[Opening SUPPLIED MATERIAL section]
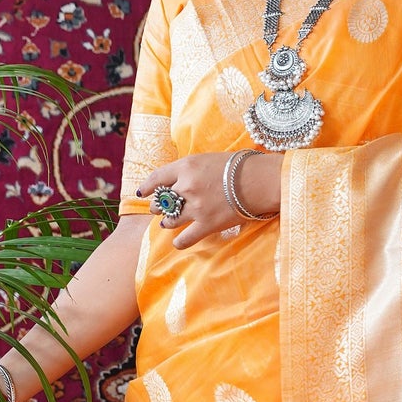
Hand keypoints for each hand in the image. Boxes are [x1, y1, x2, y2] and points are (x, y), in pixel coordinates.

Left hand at [136, 150, 281, 249]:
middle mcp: (186, 186)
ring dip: (167, 222)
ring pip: (170, 220)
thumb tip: (180, 179)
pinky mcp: (207, 225)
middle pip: (161, 200)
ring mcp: (195, 207)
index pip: (157, 178)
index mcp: (186, 166)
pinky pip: (185, 239)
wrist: (259, 181)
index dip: (147, 186)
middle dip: (158, 206)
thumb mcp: (209, 158)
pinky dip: (179, 242)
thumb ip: (191, 169)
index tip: (143, 192)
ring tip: (167, 223)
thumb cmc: (239, 166)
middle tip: (158, 209)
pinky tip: (177, 243)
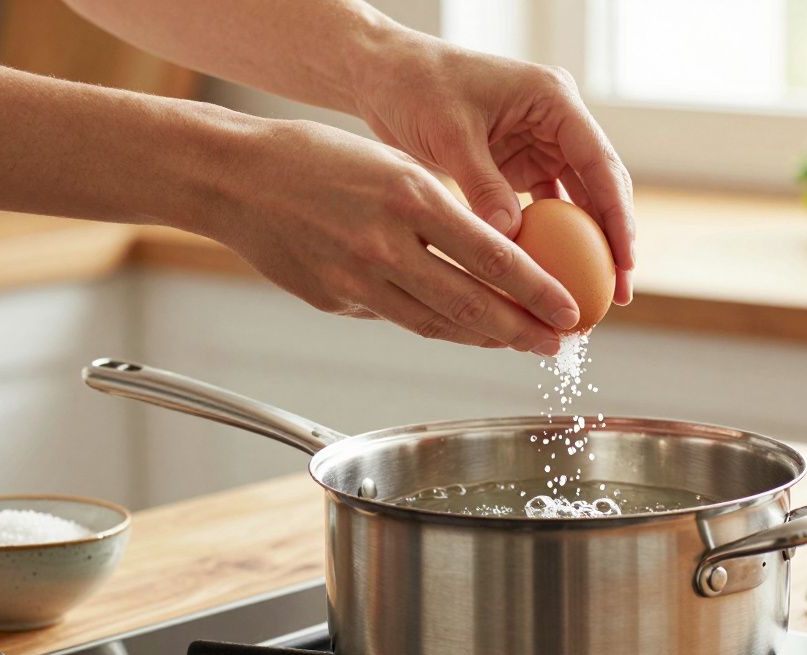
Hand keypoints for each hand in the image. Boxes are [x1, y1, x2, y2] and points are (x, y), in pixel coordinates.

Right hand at [202, 118, 579, 354]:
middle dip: (523, 331)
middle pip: (471, 304)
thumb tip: (487, 259)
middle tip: (557, 344)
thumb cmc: (316, 159)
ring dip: (483, 338)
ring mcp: (356, 279)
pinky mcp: (334, 301)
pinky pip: (395, 318)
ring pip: (436, 323)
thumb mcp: (392, 164)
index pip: (493, 256)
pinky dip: (434, 325)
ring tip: (517, 343)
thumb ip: (438, 213)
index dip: (538, 292)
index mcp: (410, 196)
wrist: (235, 177)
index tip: (570, 311)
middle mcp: (385, 243)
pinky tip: (459, 328)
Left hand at [352, 34, 635, 303]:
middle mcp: (555, 121)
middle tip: (618, 293)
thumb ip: (482, 187)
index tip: (624, 261)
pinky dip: (550, 241)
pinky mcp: (519, 164)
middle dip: (612, 240)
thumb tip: (510, 245)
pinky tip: (552, 278)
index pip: (599, 162)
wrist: (384, 73)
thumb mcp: (450, 135)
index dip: (617, 215)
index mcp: (552, 99)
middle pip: (599, 185)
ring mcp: (540, 143)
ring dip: (586, 246)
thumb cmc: (416, 87)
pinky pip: (545, 207)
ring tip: (592, 295)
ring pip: (577, 201)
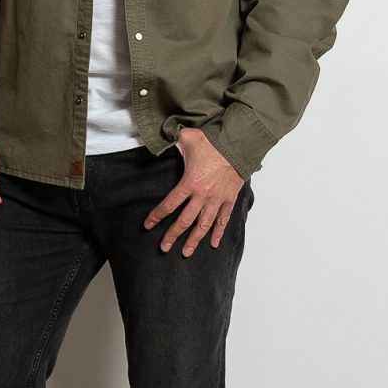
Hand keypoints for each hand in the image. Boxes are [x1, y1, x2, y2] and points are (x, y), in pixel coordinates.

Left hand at [144, 128, 244, 256]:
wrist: (239, 143)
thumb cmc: (213, 140)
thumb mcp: (187, 137)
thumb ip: (171, 138)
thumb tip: (159, 135)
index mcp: (190, 182)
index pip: (169, 204)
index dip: (157, 216)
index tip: (148, 225)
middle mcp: (203, 195)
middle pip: (185, 221)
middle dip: (173, 235)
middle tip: (164, 247)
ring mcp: (217, 199)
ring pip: (203, 225)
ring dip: (194, 240)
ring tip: (186, 252)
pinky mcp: (229, 198)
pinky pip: (223, 219)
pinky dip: (218, 232)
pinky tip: (213, 243)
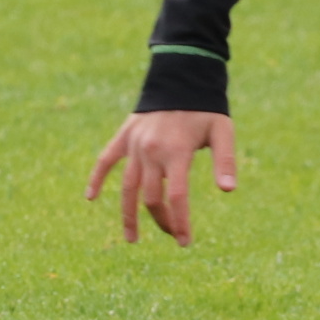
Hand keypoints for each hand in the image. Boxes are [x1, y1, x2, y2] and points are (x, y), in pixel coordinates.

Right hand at [85, 110, 236, 245]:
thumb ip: (226, 161)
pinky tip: (90, 198)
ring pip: (127, 187)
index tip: (185, 241)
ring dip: (128, 214)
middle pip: (151, 197)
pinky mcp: (123, 137)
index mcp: (177, 151)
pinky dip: (96, 178)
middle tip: (173, 234)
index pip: (177, 196)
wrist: (182, 78)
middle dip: (162, 220)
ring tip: (132, 239)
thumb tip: (229, 190)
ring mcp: (134, 145)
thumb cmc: (206, 109)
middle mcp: (151, 151)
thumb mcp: (223, 131)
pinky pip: (105, 161)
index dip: (180, 221)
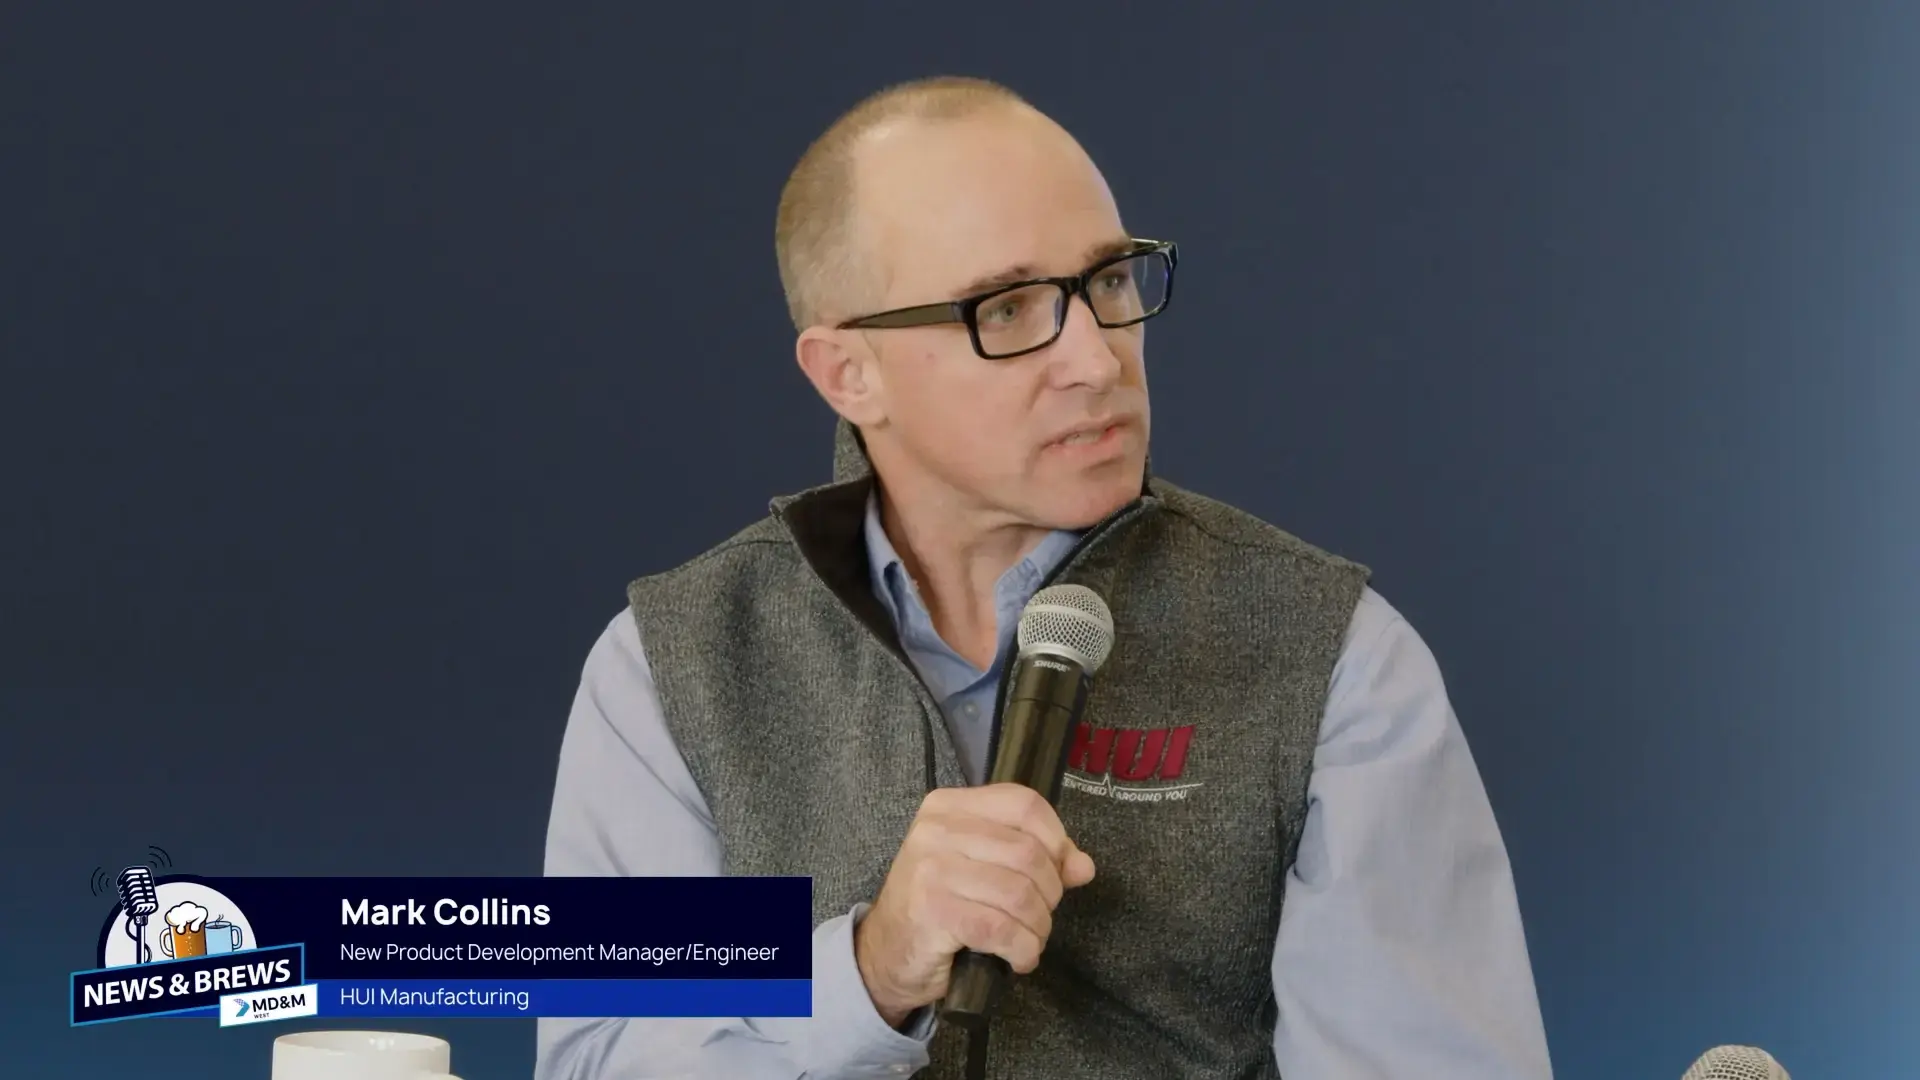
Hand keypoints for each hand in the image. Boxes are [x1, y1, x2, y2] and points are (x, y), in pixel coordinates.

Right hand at [853, 783, 1096, 1026]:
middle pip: (1028, 852)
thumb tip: (1083, 866)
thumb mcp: (981, 868)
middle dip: (1049, 893)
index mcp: (949, 806)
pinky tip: (1018, 958)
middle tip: (1038, 915)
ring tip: (1028, 939)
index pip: (1024, 804)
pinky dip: (1022, 949)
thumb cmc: (937, 905)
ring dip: (1037, 927)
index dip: (1056, 839)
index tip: (1060, 870)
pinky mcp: (933, 912)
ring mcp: (931, 870)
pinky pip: (1001, 929)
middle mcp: (936, 830)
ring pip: (1019, 894)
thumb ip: (1034, 858)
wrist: (884, 952)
[Closing SUPPLIED MATERIAL section]
## TASK TO COMPLETE
Take only the lines above from the one that has "pinky pip: (395, 318)" through the one that has "middle mcp: (151, 151)" and reproduce them exactly, omitting any pictures.

## SOLVED PROBLEM
pinky pip: (395, 318)
ring pip: (436, 323)
thumb mcp: (392, 164)
index pip: (493, 256)
pinky dip: (434, 325)
ring tip: (517, 343)
thumb ip: (438, 213)
index dip: (538, 292)
index mcp: (410, 196)
wrist: (235, 177)
index tip: (570, 311)
middle mcp: (385, 243)
pinky tip: (459, 328)
Left hand at [352, 34, 635, 303]:
middle mcp: (555, 121)
middle tip: (618, 293)
thumb ip: (482, 187)
index tip: (624, 261)
pinky dip: (550, 241)
pinky mcp: (519, 164)
middle dip: (612, 240)
thumb tip: (510, 245)
pinky tip: (552, 278)
index pip: (599, 162)
wrist: (384, 73)
thumb mcp: (450, 135)
index dip: (617, 215)
index mcp: (552, 99)
middle pip: (599, 185)
ring mcp: (540, 143)
ring dip: (586, 246)
thumb cmc: (416, 87)
pinky pip: (545, 207)
ring tip: (592, 295)
ring pip: (577, 201)
Hand keypoints for each hand in the image. Boxes are [x1, y1, x2, y2] and points are (x, y), in pixel coordinates.

Left hand at [144, 128, 244, 256]:
wrist: (239, 143)
thumb cmc: (213, 140)
thumb mcp: (187, 137)
thumb ip: (171, 138)
thumb tip: (159, 135)
index mcp: (190, 182)
index pip: (169, 204)
index dip: (157, 216)
index tip: (148, 225)
middle mcp: (203, 195)
middle pip: (185, 221)
middle dip: (173, 235)
middle tip: (164, 247)
ring mcp: (217, 199)
ring pip: (203, 225)
ring dip: (194, 240)
ring tip: (186, 252)
pinky mcp: (229, 198)
pinky pip: (223, 219)
pinky dip: (218, 232)
pinky tip: (213, 243)
Hand keypoints for each hand in the image. Boxes are [x1, y1, x2, y2] and points are (x, y), in pixel coordinates.

Right hand at [85, 110, 236, 245]:
thumb ip: (226, 161)
pinky tip: (90, 198)
ring pip: (127, 187)
index tip: (185, 241)
ring dip: (128, 214)
middle pip: (151, 197)
pinky mcp: (123, 137)
index mcp: (177, 151)
pinky dip: (96, 178)
middle tip: (173, 234)
index pip: (177, 196)
wrist: (182, 78)
middle dip: (162, 220)
ring tip: (132, 239)
thumb tip: (229, 190)
ring mcp: (134, 145)
thumb cmc: (206, 109)
middle mcp: (151, 151)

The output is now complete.